▸ GOAL OF THE EXERCISE: How many lines of the records contain the word "приміщення"? Reply with the count alone.

▸ Saved entries:
>>>>>
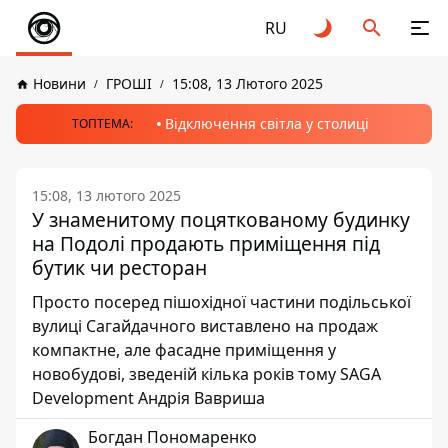
RU
Новини
ГРОШІ
15:08, 13 Лютого 2025
Відключення світла у столиці
ТОПТЕМА:
15:08, 13 лютого 2025
У знаменитому поцяткованому будинку
на Подолі продають приміщення під
бутик чи ресторан
Просто посеред пішохідної частини подільської
вулиці Сагайдачного виставлено на продаж
компактне, але фасадне приміщення у
новобудові, зведеній кілька років тому SAGA
Development Андрія Вавриша
Богдан Пономаренко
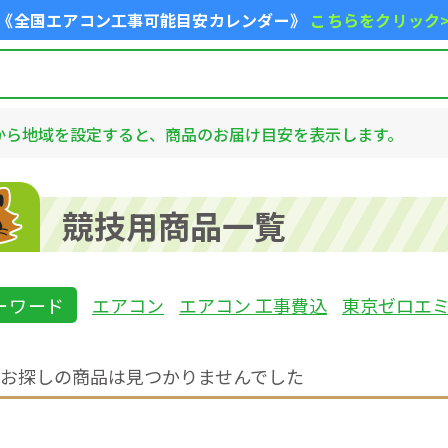
《全国エアコン工事可能目安カレンダー》
こちらをクリック
から地域を設定すると、商品のお届け目安を表示します。
競技用商品一覧
ーワード
エアコン
エアコン 工事費込
東京ゼロエ
お探しの商品は見つかりませんでした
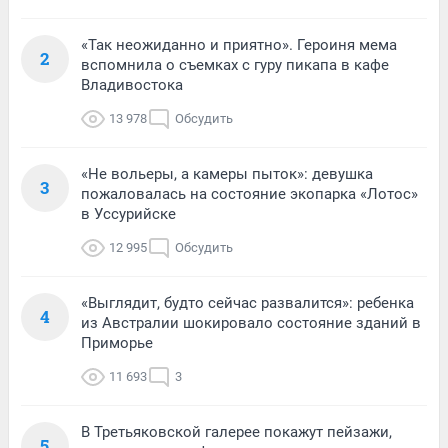
«Так неожиданно и приятно». Героиня мема
2
вспомнила о съемках с гуру пикапа в кафе
Владивостока
13 978
Обсудить
«Не вольеры, а камеры пыток»: девушка
3
пожаловалась на состояние экопарка «Лотос»
в Уссурийске
12 995
Обсудить
«Выглядит, будто сейчас развалится»: ребенка
4
из Австралии шокировало состояние зданий в
Приморье
11 693
3
В Третьяковской галерее покажут пейзажи,
5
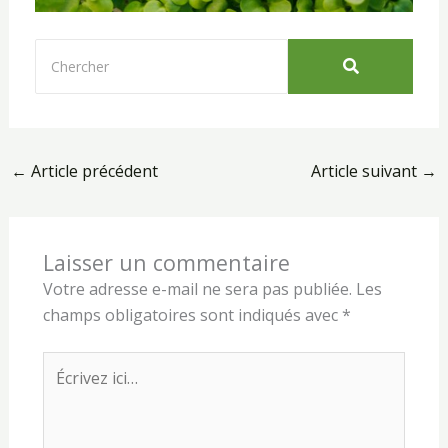
←
Article précédent
Article suivant
→
Laisser un commentaire
Votre adresse e-mail ne sera pas publiée.
Les
champs obligatoires sont indiqués avec
*
Écrivez
ici…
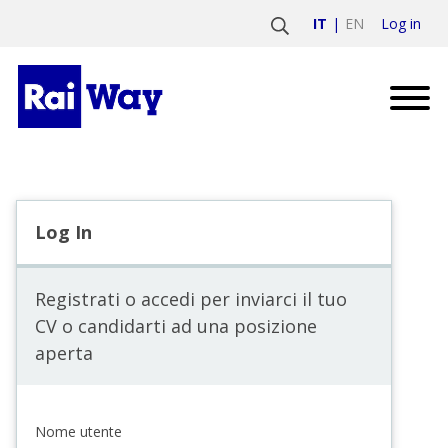
Log in
IT
EN
Log In
Registrati o accedi per inviarci il tuo
CV o candidarti ad una posizione
aperta
Nome utente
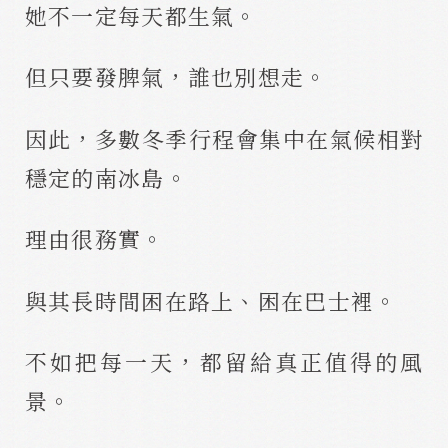
她不一定每天都生氣。
但只要發脾氣，誰也別想走。
因此，多數冬季行程會集中在氣候相對
穩定的南冰島。
理由很務實。
與其長時間困在路上、困在巴士裡。
不如把每一天，都留給真正值得的風
景。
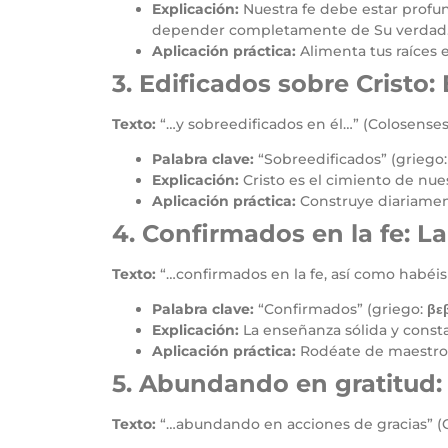
Explicación:
Nuestra fe debe estar profun
depender completamente de Su verdad
Aplicación práctica:
Alimenta tus raíces e
3. Edificados sobre Cristo
Texto:
“…y sobreedificados en él…” (Colosenses 
Palabra clave:
“Sobreedificados” (griego
Explicación:
Cristo es el cimiento de nues
Aplicación práctica:
Construye diariamen
4. Confirmados en la fe: La
Texto:
“…confirmados en la fe, así como habéis
Palabra clave:
“Confirmados” (griego:
βε
Explicación:
La enseñanza sólida y constan
Aplicación práctica:
Rodéate de maestros f
5. Abundando en gratitud: 
Texto:
“…abundando en acciones de gracias” (C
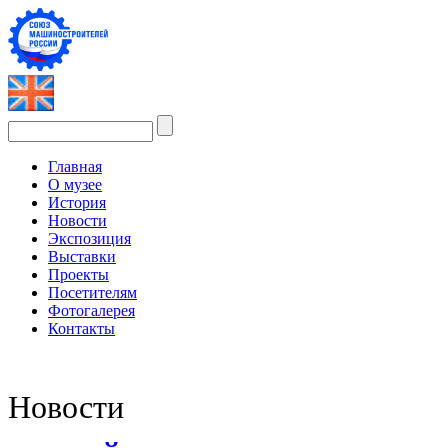
Главная
О музее
История
Новости
Экспозиция
Выставки
Проекты
Посетителям
Фотогалерея
Контакты
Новости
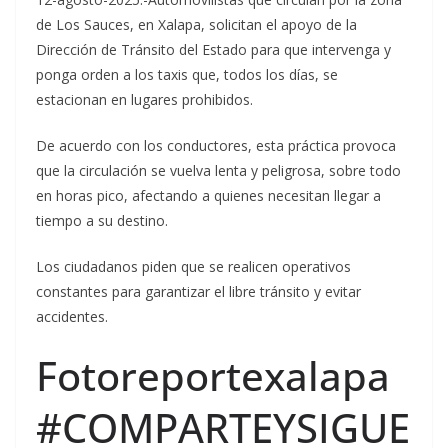
de Los Sauces, en Xalapa, solicitan el apoyo de la
Dirección de Tránsito del Estado para que intervenga y
ponga orden a los taxis que, todos los días, se
estacionan en lugares prohibidos.
De acuerdo con los conductores, esta práctica provoca
que la circulación se vuelva lenta y peligrosa, sobre todo
en horas pico, afectando a quienes necesitan llegar a
tiempo a su destino.
Los ciudadanos piden que se realicen operativos
constantes para garantizar el libre tránsito y evitar
accidentes.
Fotoreportexalapa
#COMPARTEYSIGUE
<<<<<
▸ COMPLETED TASK: 2